Responsible parents can speak to their daughters about how to minimize their chances of being raped. But the greater conversation we need to have is how to stop men and boys from raping. We have had years, and years, and years of rape prevention seminars for women, of safety tips and classes, of helpful hints so you don’t end up beaten and left in an alley somewhere after being sexually assaulted. We need the same sort of seminars, and pamphlets, and websites dedicated to teaching boys how not to rape. We need male politicians, and celebrities and athletes to do PSAs about how not to rape. We need fathers to talk to their sons about not raping. Women? We do this. We talk about rape, we are vocal about rape, we write about rape and protest rape and donate money to anti-rape organizations and write letters to get stricter rape laws passed. But we need more men to be as vocal as we are.

Lauren Wolfe wrote for CNN about how the time is now to end the culture of rape in 2013.

This is born out everywhere that rape occurs but especially in war zones like the Democratic Republic of Congo, where Dr. Denis Mukwege, the medical director of Panzi Hospital, told me men use objects as a means to mark a woman — to indicate that she now carries the message of violence impressed on her body. She becomes an emblem of terror meant to warn the world that nobody is safe. And while rape in war zones carries its own particular kind of horror, there is no escaping the cult of masculinity geographically. The culture of rape imbues whatever space we inhabit.
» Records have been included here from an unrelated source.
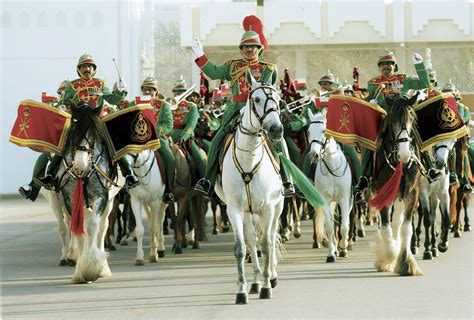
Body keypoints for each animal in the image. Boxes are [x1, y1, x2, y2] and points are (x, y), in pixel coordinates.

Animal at [55, 100, 124, 282]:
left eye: (93, 131)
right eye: (74, 124)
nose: (80, 163)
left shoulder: (101, 197)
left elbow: (93, 227)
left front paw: (92, 268)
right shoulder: (70, 200)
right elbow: (78, 230)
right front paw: (79, 272)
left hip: (109, 203)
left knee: (102, 228)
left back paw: (103, 267)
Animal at [215, 75, 286, 304]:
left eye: (279, 99)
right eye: (256, 99)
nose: (276, 129)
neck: (249, 158)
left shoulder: (267, 208)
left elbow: (266, 244)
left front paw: (266, 287)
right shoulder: (234, 209)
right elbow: (241, 248)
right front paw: (242, 290)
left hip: (277, 207)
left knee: (270, 237)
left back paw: (271, 276)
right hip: (247, 212)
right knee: (251, 238)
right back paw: (255, 282)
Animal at [370, 94, 422, 276]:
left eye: (412, 119)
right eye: (391, 120)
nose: (405, 155)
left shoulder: (411, 194)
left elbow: (406, 228)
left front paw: (406, 262)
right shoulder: (382, 195)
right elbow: (385, 229)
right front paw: (388, 258)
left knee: (397, 223)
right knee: (384, 225)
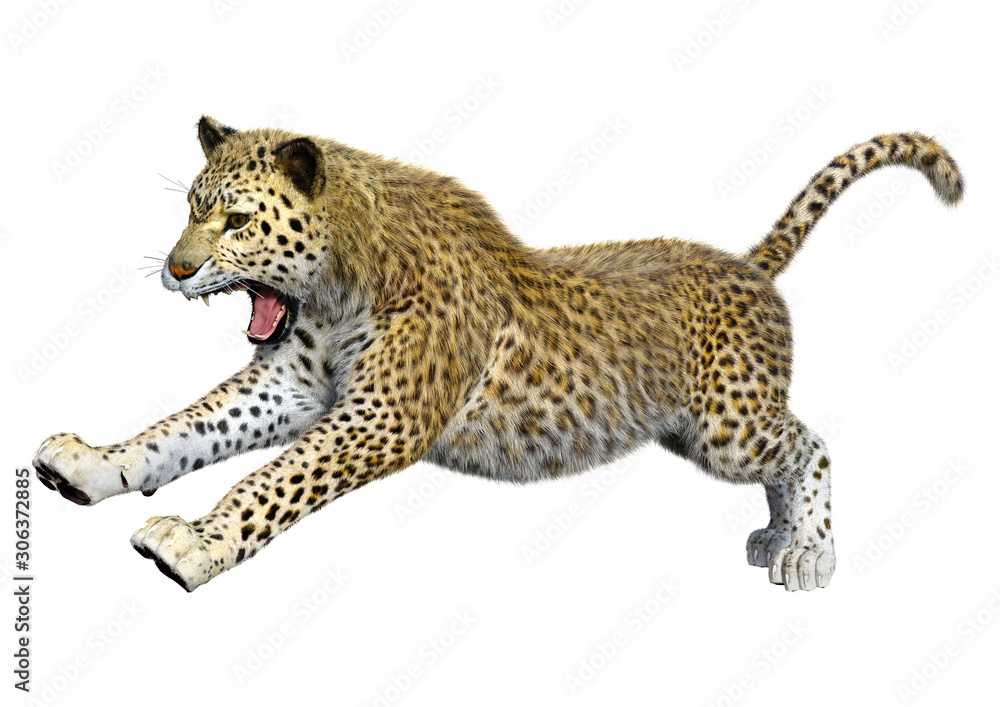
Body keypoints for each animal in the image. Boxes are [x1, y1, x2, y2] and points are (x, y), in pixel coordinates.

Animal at [32, 117, 963, 592]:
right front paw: (93, 463)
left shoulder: (380, 417)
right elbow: (182, 428)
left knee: (810, 444)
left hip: (725, 425)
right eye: (190, 207)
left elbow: (271, 481)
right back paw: (775, 536)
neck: (335, 287)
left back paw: (810, 552)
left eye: (236, 221)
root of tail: (745, 263)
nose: (177, 268)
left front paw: (196, 542)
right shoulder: (292, 388)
For women, “peacetime” does not exist.

It’s a problem the world over. It’s a problem in small towns in America. It’s a problem in India. It’s a problem on Indian reservations and it’s a problem in big cities. Wolfe says:

Let’s declare 2013 The Year to End Rape. If this is a problem that men have created, this is a problem that men can help solve.

The time is now.


There are men in the world who are vocal about rape and who care about rape and who do their part to put an end to rape culture. We just need a lot more of them. I’m with Lauren and her declaration to end rape culture in 2013. And as I recently said: If 2012 was The Year Of The War On Women can 2013 be the year that Women Go To War against all the patriarchal bullshit? We need to do this for our daughters, or friends, our sisters and our mothers. We need to do this for the world.